Trata-se de interpretar os olhos da amada para descobrir se eles revelam o que ela sente.
- O termo “página”, no verso 4, propõe duas reflexões: a “página”, em sentido próprio, ou denotativo, faz parte do “livro”; dentro dos olhos das pessoas, não há páginas; portanto, trata-se de conotação, ou sentido figurado. Qual? A tendência é que respondam que o poeta ama a pessoa a quem dedica os versos e quer saber se é correspondido. A página, denotativamente, pode ser lida e se revela a todas as pessoas que a lêem; a página, conotativamente – no contexto do poema –, só pode ser lida por quem conhece bem os olhos nos quais ela se esconde. Um sentido não descarta o outro, ambos se complementam.
- A segunda estrofe talvez cause estranhamento por causa da construção em que “me” equivale a “para mim”: “Flores me são teus lábios”. As crianças tampouco estão habituadas à inversão sintática. Convém, então, apresentá-la como um recurso que favorece o ritmo, frequente na nossa poesia até o início do século XX. Vale recuperar a ordem direta, para efeito didático de compreensão do verso, que equivale a: “Teus lábios são flores para mim”.

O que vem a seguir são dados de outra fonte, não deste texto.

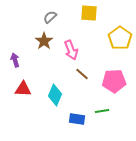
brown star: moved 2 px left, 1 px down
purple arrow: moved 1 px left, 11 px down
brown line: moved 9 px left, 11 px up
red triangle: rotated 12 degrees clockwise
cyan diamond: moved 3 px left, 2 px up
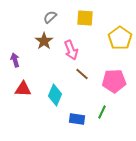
yellow square: moved 4 px left, 5 px down
green line: moved 1 px down; rotated 56 degrees counterclockwise
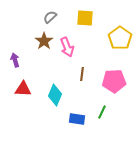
pink arrow: moved 4 px left, 3 px up
brown line: rotated 56 degrees clockwise
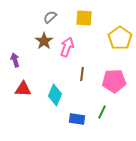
yellow square: moved 1 px left
pink arrow: rotated 138 degrees counterclockwise
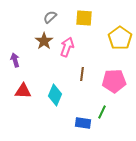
red triangle: moved 2 px down
blue rectangle: moved 6 px right, 4 px down
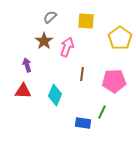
yellow square: moved 2 px right, 3 px down
purple arrow: moved 12 px right, 5 px down
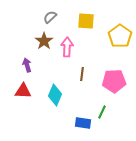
yellow pentagon: moved 2 px up
pink arrow: rotated 18 degrees counterclockwise
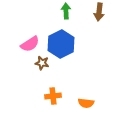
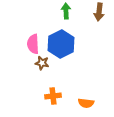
pink semicircle: moved 3 px right; rotated 120 degrees clockwise
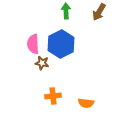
brown arrow: rotated 24 degrees clockwise
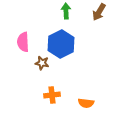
pink semicircle: moved 10 px left, 2 px up
orange cross: moved 1 px left, 1 px up
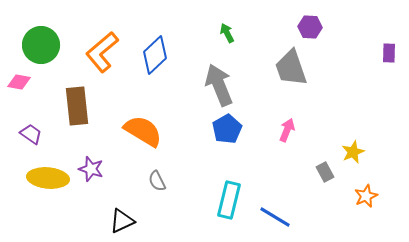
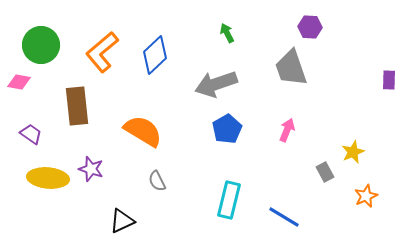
purple rectangle: moved 27 px down
gray arrow: moved 3 px left, 1 px up; rotated 87 degrees counterclockwise
blue line: moved 9 px right
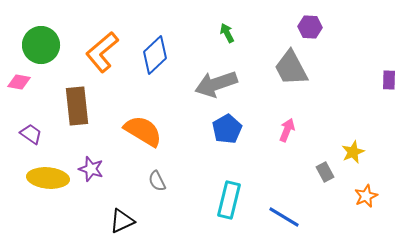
gray trapezoid: rotated 9 degrees counterclockwise
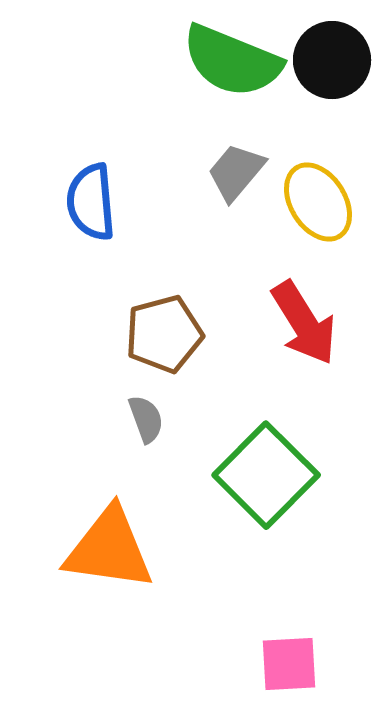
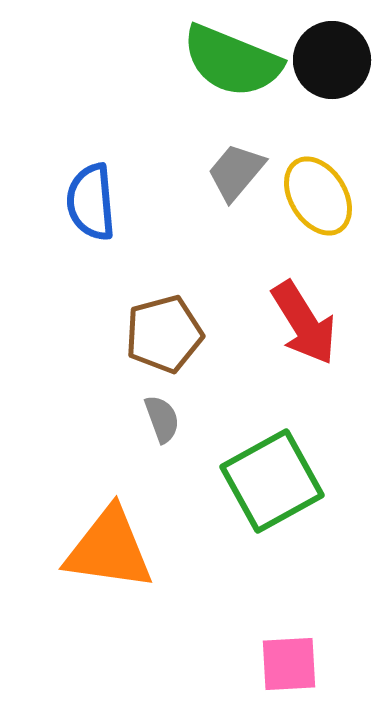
yellow ellipse: moved 6 px up
gray semicircle: moved 16 px right
green square: moved 6 px right, 6 px down; rotated 16 degrees clockwise
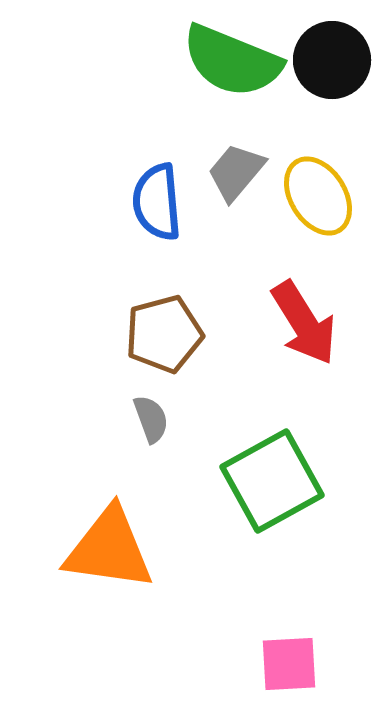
blue semicircle: moved 66 px right
gray semicircle: moved 11 px left
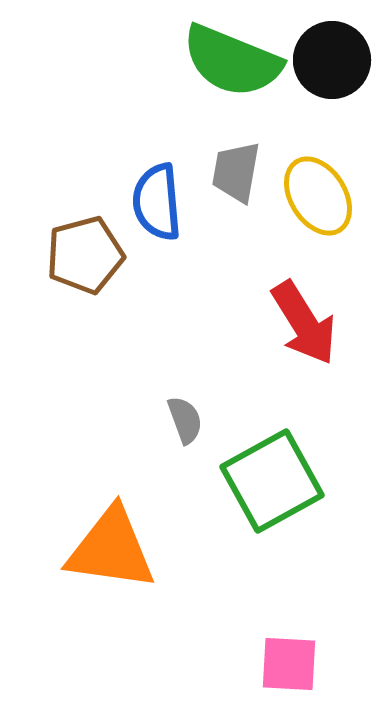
gray trapezoid: rotated 30 degrees counterclockwise
brown pentagon: moved 79 px left, 79 px up
gray semicircle: moved 34 px right, 1 px down
orange triangle: moved 2 px right
pink square: rotated 6 degrees clockwise
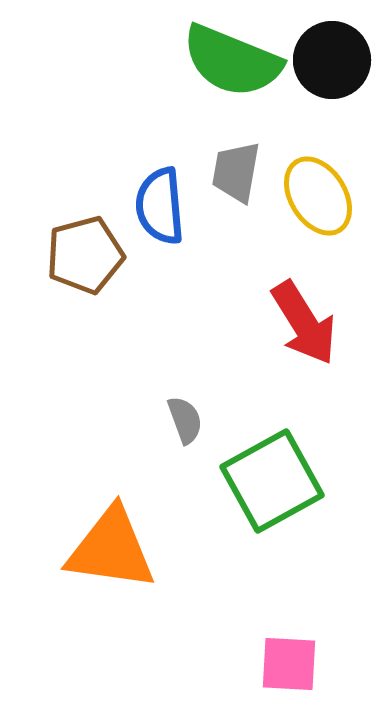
blue semicircle: moved 3 px right, 4 px down
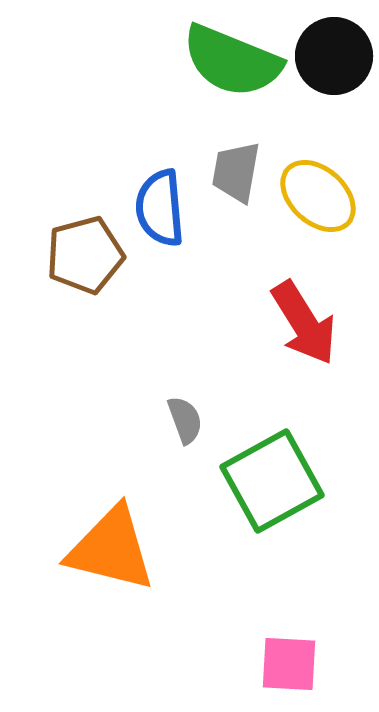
black circle: moved 2 px right, 4 px up
yellow ellipse: rotated 16 degrees counterclockwise
blue semicircle: moved 2 px down
orange triangle: rotated 6 degrees clockwise
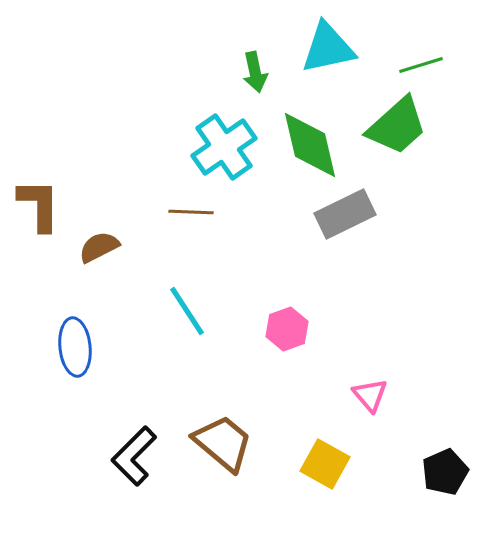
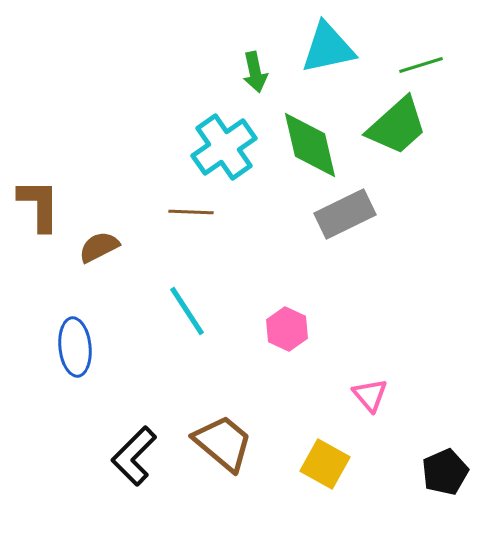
pink hexagon: rotated 15 degrees counterclockwise
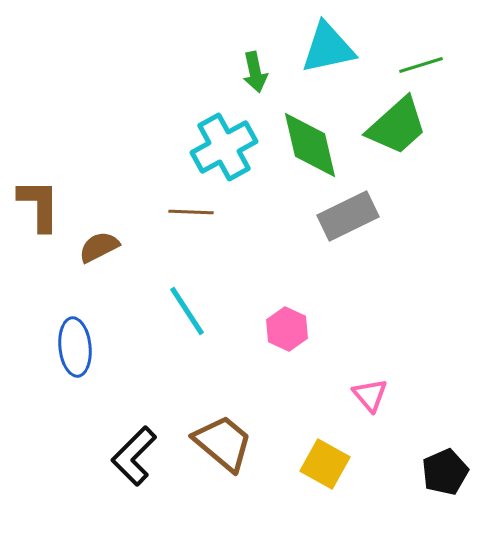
cyan cross: rotated 6 degrees clockwise
gray rectangle: moved 3 px right, 2 px down
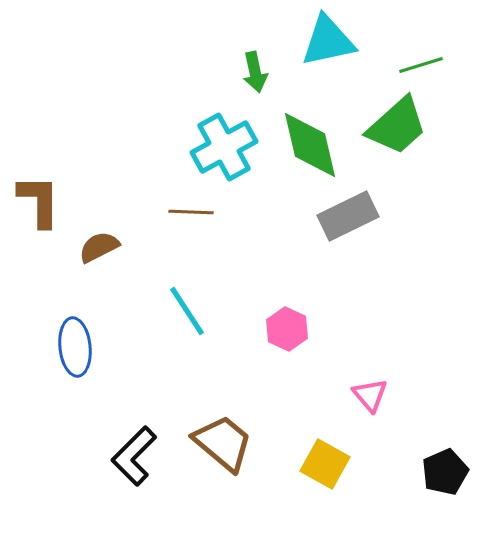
cyan triangle: moved 7 px up
brown L-shape: moved 4 px up
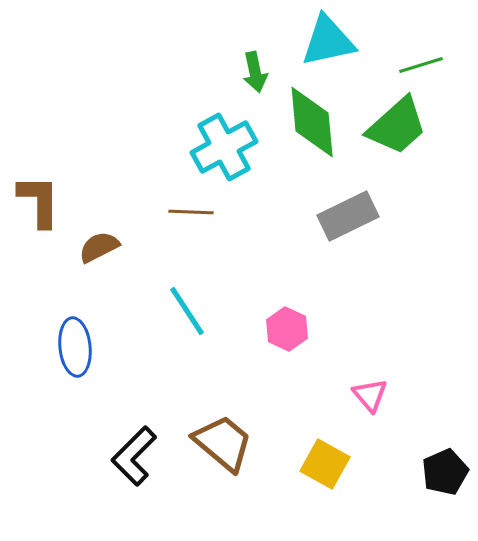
green diamond: moved 2 px right, 23 px up; rotated 8 degrees clockwise
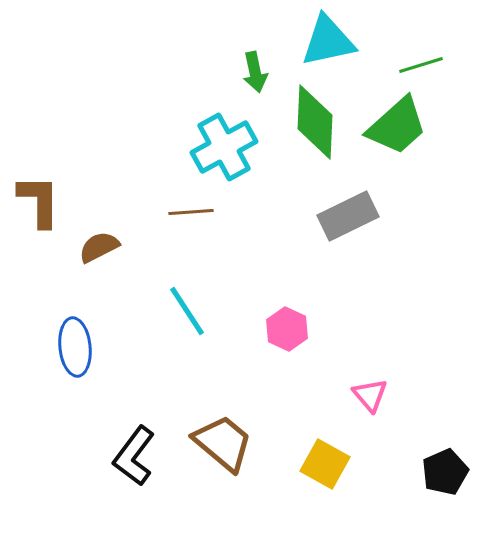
green diamond: moved 3 px right; rotated 8 degrees clockwise
brown line: rotated 6 degrees counterclockwise
black L-shape: rotated 8 degrees counterclockwise
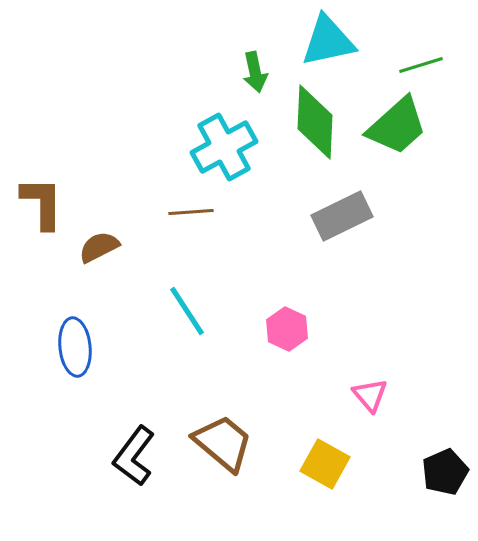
brown L-shape: moved 3 px right, 2 px down
gray rectangle: moved 6 px left
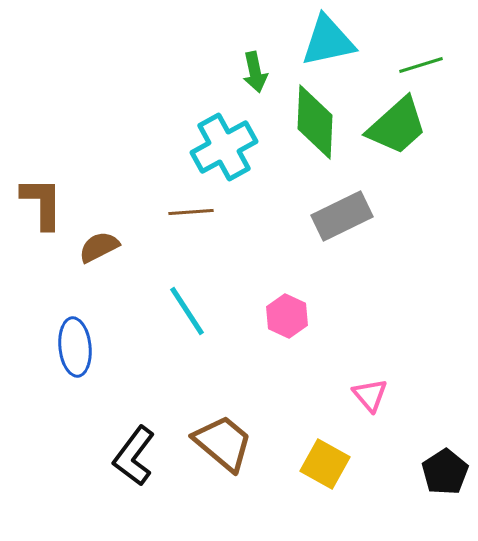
pink hexagon: moved 13 px up
black pentagon: rotated 9 degrees counterclockwise
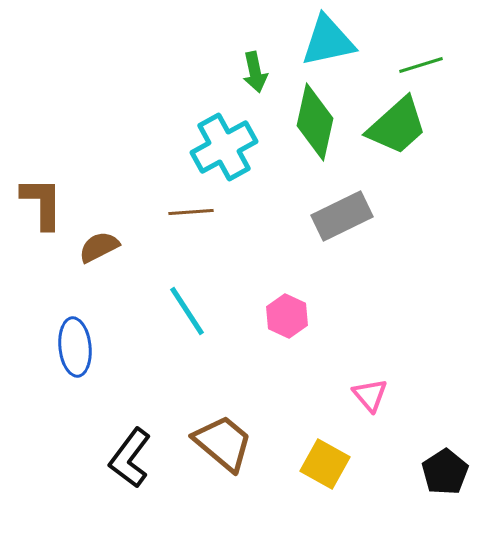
green diamond: rotated 10 degrees clockwise
black L-shape: moved 4 px left, 2 px down
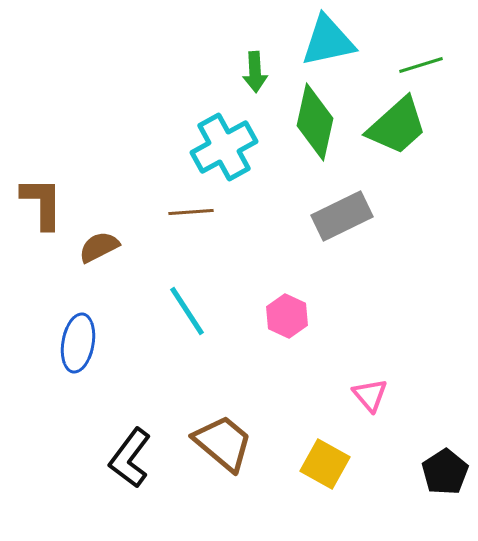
green arrow: rotated 9 degrees clockwise
blue ellipse: moved 3 px right, 4 px up; rotated 16 degrees clockwise
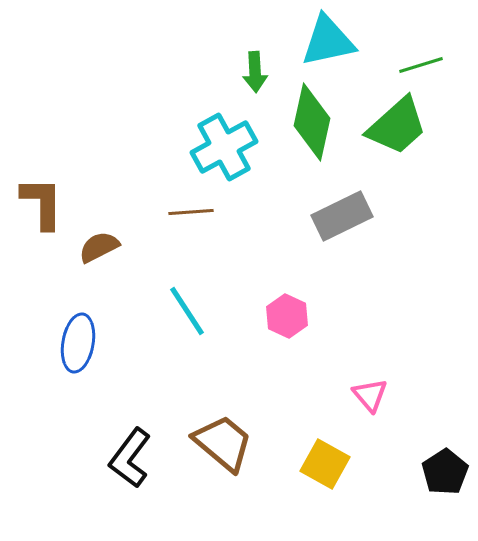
green diamond: moved 3 px left
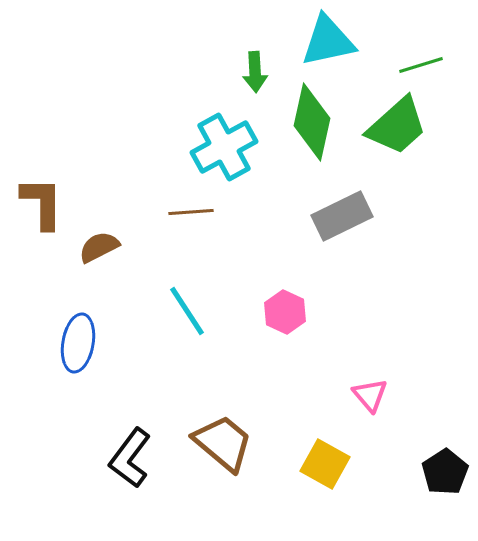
pink hexagon: moved 2 px left, 4 px up
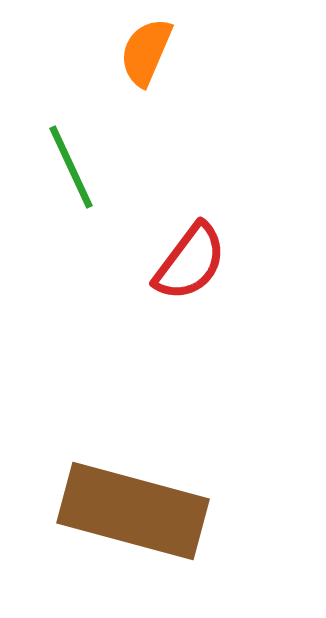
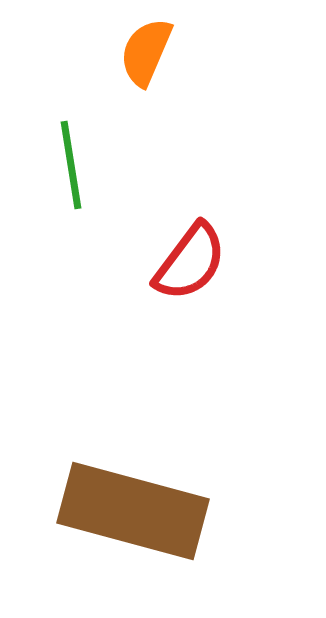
green line: moved 2 px up; rotated 16 degrees clockwise
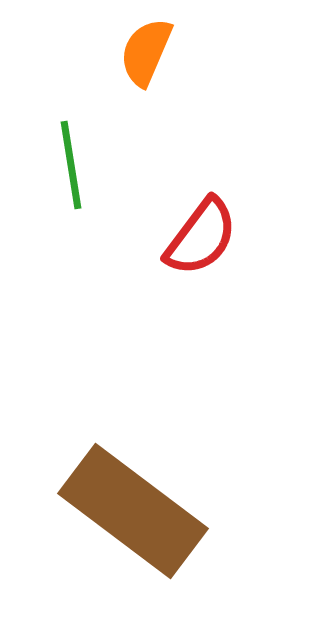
red semicircle: moved 11 px right, 25 px up
brown rectangle: rotated 22 degrees clockwise
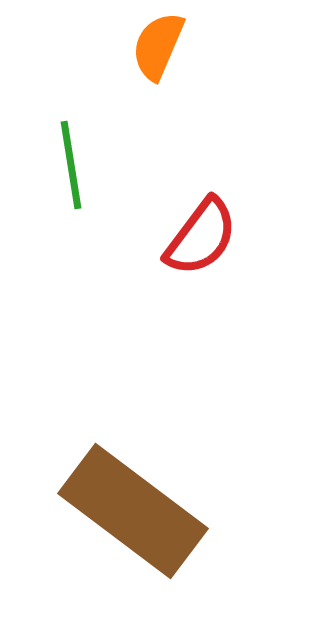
orange semicircle: moved 12 px right, 6 px up
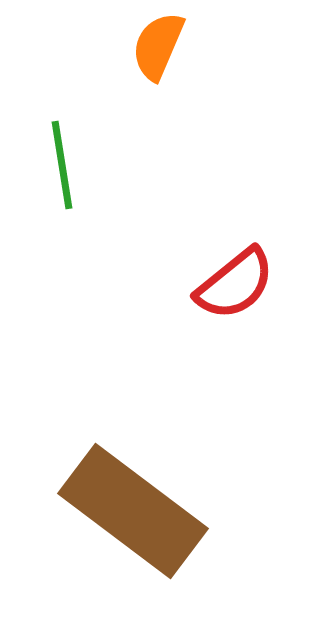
green line: moved 9 px left
red semicircle: moved 34 px right, 47 px down; rotated 14 degrees clockwise
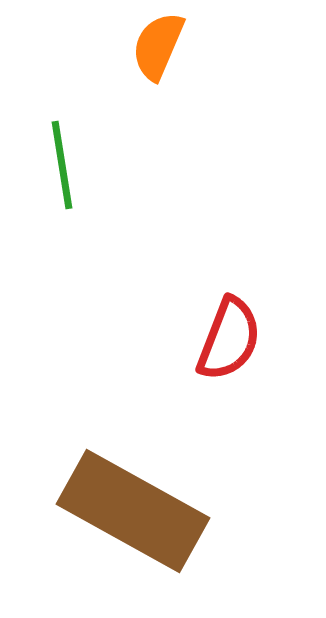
red semicircle: moved 6 px left, 55 px down; rotated 30 degrees counterclockwise
brown rectangle: rotated 8 degrees counterclockwise
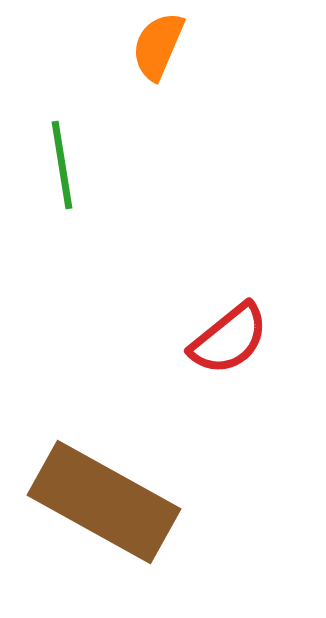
red semicircle: rotated 30 degrees clockwise
brown rectangle: moved 29 px left, 9 px up
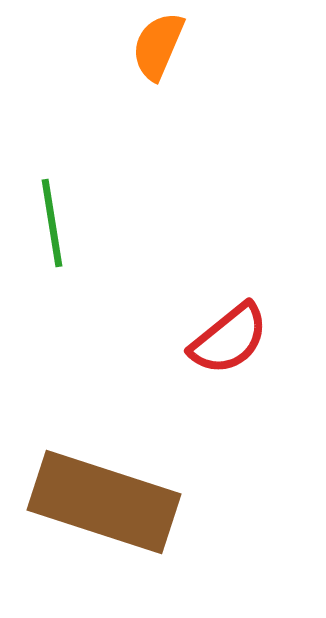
green line: moved 10 px left, 58 px down
brown rectangle: rotated 11 degrees counterclockwise
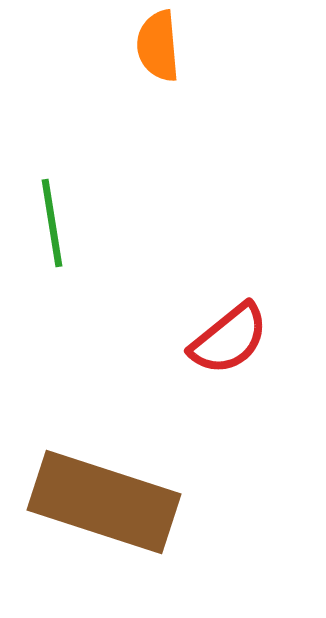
orange semicircle: rotated 28 degrees counterclockwise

- Segue-se a pergunta dos três versos finais:
Onde há mais bela flor,
Em que melhor se beba
O bálsamo do amor?
- Nesse trecho, são aproximados “lábios” e “flor”. O mesmo raciocínio sobre sentido próprio, ou denotação, e sobre sentido figurado, ou conotação, pode se aplicar aqui. Por que seria possível “beber” nos lábios da pessoa amada o “bálsamo” do amor? Mais uma vez há um jogo de superposição de sentidos. “Beber”, no sentido denotativo, soma-se a “beber” no sentido conotativo, indicando absorver, recolher. O termo “lábios” remete a palavras e a beijos. De ambos viria o “bálsamo”, o remédio para a dor de amor do poeta.
Livros e flores
Teus olhos são meus livros.
Que livro há aí melhor,
Em que melhor se leia
A página do amor?
Flores me são teus lábios.
Onde há mais bela flor,
Em que melhor se beba
O bálsamo do amor?
Machado de Assis. Obra completa III. Rio de Janeiro: Aguilar, 1962.